Beth Galton is a prominent food and still life photographer and director who has worked with pretty much every advertising agency, design firm, major American brand, and then some over the past thirty-five years. Influenced by the sensual, organic classicism of fine art photographers Edward Weston, Ansel Adams, and Edward Steichen, Beth’s meticulous and often witty botanical, food and fine art images elevate food and objects to art, combining her worldly cultural references and curiosity along with a resolute awareness of what’s now.
Beth shares a very personal series titled Memory of Absence with AtEdge
In 2017, my mother and father, who had not lived together for 50 years by that time, died within three days of each other. After my sister and I inherited my mother’s home, we were startled to find the extent to which she had been hoarding. We discovered her journals, copious letters written to family members and never sent, everyday objects and photographs depicting many family scenes that I have no memory of. A profound sadness combined with these surprising discoveries led to my creating this body of work exploring feelings, memories and even buried memories – all brought to the surface through these revelations.

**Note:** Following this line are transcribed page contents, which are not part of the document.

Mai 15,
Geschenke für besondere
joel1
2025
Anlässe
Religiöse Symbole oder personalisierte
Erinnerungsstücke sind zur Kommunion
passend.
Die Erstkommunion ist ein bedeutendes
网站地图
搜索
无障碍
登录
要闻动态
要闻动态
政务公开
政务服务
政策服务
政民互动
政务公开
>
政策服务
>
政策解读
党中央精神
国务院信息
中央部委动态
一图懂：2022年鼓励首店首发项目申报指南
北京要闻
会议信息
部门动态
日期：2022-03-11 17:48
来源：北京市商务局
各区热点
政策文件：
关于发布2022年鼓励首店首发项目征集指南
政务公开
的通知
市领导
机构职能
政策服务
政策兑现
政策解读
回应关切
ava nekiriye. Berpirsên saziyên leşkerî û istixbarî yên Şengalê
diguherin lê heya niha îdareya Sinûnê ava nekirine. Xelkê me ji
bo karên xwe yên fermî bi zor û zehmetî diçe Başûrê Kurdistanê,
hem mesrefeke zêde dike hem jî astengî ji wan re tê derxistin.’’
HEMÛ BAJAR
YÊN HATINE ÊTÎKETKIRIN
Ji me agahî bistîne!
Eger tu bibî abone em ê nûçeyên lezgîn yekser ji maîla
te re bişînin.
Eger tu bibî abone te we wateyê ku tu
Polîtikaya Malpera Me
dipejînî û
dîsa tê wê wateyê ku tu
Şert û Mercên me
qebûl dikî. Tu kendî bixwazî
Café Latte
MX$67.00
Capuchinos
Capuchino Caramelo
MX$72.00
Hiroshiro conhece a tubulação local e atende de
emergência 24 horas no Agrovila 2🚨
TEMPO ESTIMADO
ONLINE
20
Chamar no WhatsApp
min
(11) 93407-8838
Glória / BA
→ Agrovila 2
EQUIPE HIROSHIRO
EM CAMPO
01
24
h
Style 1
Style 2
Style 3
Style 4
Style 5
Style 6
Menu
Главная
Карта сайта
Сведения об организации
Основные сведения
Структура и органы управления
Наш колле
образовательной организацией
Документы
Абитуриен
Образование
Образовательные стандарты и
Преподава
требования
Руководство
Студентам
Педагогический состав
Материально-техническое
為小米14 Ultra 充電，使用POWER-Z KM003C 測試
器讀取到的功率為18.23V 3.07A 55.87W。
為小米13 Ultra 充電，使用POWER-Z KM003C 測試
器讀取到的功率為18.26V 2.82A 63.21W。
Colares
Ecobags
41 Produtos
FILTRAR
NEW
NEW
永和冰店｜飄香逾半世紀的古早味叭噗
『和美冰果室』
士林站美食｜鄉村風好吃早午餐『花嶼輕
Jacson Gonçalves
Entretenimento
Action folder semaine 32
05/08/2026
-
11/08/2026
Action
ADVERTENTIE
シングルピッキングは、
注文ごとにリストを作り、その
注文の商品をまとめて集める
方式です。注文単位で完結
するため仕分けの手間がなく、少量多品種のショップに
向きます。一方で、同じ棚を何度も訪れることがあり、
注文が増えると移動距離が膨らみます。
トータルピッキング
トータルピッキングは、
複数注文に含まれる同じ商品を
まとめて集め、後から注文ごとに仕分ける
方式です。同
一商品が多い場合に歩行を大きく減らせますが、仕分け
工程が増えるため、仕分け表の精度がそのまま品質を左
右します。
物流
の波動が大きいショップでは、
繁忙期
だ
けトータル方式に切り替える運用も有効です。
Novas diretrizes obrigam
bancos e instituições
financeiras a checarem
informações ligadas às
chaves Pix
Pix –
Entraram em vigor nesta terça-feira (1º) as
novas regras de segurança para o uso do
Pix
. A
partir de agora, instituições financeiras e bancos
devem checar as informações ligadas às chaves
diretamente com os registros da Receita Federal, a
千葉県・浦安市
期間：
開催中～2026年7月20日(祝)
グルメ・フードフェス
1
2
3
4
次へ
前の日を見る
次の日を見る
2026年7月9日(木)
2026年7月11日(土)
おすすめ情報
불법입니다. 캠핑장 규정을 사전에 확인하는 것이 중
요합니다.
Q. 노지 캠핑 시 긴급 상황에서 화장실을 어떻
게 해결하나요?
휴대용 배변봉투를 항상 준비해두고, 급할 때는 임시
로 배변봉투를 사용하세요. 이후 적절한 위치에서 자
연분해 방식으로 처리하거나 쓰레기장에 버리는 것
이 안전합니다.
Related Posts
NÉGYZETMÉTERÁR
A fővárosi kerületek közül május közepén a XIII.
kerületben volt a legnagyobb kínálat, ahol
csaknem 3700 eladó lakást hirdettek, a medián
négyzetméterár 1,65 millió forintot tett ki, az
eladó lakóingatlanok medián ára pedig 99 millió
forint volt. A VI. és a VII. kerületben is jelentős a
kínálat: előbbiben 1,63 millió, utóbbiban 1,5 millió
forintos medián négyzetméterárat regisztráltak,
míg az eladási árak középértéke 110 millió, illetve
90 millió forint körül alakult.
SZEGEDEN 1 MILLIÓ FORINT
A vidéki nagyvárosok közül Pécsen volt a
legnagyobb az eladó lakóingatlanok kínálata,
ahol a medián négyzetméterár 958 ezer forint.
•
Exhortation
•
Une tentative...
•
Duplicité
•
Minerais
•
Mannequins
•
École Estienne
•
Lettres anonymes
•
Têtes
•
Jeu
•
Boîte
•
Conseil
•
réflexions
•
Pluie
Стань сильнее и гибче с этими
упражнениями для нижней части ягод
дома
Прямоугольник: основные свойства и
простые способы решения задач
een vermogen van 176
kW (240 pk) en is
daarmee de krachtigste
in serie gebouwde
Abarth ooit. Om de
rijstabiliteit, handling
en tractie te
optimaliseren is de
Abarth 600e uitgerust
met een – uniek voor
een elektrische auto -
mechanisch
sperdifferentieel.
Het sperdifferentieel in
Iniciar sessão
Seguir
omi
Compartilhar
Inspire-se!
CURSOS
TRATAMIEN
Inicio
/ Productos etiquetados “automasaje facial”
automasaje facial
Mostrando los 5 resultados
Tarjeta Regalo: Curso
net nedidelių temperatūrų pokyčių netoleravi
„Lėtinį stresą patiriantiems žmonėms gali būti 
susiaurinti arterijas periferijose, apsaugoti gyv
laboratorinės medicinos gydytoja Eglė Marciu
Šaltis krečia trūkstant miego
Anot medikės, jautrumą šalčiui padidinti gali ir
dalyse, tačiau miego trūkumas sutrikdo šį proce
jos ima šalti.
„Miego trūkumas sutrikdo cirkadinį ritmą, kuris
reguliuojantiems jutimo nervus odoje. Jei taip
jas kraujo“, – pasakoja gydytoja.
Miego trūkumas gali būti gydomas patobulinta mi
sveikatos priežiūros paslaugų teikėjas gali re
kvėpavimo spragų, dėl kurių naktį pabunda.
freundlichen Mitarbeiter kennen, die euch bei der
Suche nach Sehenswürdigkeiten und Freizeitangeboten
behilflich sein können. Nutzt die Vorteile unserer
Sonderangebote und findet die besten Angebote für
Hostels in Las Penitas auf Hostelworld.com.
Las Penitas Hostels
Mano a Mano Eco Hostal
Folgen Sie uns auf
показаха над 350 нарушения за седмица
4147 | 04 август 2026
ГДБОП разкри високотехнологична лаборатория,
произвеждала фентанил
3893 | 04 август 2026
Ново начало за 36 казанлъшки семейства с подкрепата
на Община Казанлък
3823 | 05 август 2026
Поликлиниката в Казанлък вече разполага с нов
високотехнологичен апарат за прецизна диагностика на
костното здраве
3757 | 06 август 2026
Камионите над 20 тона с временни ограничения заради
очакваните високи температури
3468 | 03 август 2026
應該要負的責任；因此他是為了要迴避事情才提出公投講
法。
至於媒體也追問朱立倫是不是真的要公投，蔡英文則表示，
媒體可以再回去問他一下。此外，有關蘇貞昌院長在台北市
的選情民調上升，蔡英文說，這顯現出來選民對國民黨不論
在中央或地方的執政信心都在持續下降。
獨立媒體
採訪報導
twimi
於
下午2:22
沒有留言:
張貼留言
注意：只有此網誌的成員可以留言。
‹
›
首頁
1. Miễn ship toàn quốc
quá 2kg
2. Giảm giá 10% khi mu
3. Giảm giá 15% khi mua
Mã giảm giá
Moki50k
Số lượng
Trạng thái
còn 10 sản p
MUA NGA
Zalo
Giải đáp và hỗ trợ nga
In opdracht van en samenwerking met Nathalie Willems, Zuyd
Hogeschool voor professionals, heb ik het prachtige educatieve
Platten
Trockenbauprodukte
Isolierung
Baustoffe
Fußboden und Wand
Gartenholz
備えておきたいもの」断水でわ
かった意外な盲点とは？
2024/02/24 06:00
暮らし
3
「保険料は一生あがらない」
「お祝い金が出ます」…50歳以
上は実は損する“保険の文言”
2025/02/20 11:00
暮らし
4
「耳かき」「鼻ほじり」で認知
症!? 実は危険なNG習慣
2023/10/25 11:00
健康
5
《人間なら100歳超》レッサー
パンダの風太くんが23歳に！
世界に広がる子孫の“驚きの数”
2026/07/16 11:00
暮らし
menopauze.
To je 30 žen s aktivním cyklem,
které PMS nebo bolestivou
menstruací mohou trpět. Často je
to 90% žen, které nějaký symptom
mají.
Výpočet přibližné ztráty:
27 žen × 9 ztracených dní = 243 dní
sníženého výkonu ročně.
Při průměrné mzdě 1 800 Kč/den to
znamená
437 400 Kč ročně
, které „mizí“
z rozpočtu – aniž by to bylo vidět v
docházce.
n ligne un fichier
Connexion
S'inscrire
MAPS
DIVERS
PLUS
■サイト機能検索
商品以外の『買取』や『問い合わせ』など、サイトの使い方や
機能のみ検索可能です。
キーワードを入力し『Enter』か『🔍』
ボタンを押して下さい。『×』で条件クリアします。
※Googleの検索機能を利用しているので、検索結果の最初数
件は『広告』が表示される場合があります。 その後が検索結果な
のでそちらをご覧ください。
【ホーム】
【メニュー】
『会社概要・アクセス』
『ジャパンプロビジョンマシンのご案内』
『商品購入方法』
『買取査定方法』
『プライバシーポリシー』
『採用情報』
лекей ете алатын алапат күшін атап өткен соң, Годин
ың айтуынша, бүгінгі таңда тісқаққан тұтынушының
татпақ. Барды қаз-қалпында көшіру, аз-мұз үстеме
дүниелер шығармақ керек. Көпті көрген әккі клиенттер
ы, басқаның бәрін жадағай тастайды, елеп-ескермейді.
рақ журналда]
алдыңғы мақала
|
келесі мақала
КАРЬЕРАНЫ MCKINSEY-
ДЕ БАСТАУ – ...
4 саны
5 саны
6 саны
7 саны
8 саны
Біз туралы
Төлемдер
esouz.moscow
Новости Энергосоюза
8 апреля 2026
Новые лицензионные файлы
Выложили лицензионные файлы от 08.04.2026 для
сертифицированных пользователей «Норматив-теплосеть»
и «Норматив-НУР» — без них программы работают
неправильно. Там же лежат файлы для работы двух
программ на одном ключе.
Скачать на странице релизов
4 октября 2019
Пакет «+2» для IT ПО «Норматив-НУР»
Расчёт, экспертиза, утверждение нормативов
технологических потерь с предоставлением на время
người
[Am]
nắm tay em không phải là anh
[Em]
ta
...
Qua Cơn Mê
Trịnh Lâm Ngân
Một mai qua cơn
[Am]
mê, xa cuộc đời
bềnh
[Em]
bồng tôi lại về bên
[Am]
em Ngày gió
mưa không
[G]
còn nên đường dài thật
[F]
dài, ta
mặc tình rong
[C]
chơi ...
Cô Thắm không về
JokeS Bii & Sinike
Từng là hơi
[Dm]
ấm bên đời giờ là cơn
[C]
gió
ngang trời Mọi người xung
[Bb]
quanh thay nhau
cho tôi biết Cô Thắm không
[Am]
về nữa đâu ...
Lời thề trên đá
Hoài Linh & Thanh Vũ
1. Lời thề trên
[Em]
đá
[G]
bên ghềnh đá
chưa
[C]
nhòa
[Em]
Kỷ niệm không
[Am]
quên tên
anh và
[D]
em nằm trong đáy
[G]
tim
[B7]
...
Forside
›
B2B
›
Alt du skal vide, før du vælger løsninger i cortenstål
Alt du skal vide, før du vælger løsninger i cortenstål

These images are the fruition of much exploration. My creative process begins with composing and photographing a still life of the botanicals together with the objects that I have collected and saved from my mother’s home. I then print out the image and create yet another still life by layering more objects with the print and then re-photograph this composition. There by giving a further sense of the complex and layered emotions found within family dynamics.
Thank you for sharing this beautiful project with us.